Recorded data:
□ □ □ □

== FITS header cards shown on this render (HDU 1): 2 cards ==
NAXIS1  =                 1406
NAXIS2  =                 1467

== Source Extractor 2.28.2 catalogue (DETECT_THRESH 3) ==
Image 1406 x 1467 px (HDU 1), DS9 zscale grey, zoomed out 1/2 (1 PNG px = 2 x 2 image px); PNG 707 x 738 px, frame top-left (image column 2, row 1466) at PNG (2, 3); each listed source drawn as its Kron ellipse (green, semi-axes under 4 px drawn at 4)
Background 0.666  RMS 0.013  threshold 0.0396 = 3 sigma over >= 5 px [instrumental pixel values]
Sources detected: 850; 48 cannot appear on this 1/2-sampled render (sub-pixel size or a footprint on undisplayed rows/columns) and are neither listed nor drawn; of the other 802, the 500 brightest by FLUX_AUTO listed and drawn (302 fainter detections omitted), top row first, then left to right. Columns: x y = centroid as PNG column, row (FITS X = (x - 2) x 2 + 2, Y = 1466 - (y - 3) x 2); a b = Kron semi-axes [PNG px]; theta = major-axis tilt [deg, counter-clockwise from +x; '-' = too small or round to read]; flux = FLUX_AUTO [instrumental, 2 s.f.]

□ □ □ □

STATED EXERCISE: Copy out every line of the records above word for word, changing nothing.

EXERCISE RESPONSE:
== FITS header cards shown on this render (HDU 1): 2 cards ==
NAXIS1  =                 1406
NAXIS2  =                 1467

== Source Extractor 2.28.2 catalogue (DETECT_THRESH 3) ==
Image 1406 x 1467 px (HDU 1), DS9 zscale grey, zoomed out 1/2 (1 PNG px = 2 x 2 image px); PNG 707 x 738 px, frame top-left (image column 2, row 1466) at PNG (2, 3); each listed source drawn as its Kron ellipse (green, semi-axes under 4 px drawn at 4)
Background 0.666  RMS 0.013  threshold 0.0396 = 3 sigma over >= 5 px [instrumental pixel values]
Sources detected: 850; 48 cannot appear on this 1/2-sampled render (sub-pixel size or a footprint on undisplayed rows/columns) and are neither listed nor drawn; of the other 802, the 500 brightest by FLUX_AUTO listed and drawn (302 fainter detections omitted), top row first, then left to right. Columns: x y = centroid as PNG column, row (FITS X = (x - 2) x 2 + 2, Y = 1466 - (y - 3) x 2); a b = Kron semi-axes [PNG px]; theta = major-axis tilt [deg, counter-clockwise from +x; '-' = too small or round to read]; flux = FLUX_AUTO [instrumental, 2 s.f.]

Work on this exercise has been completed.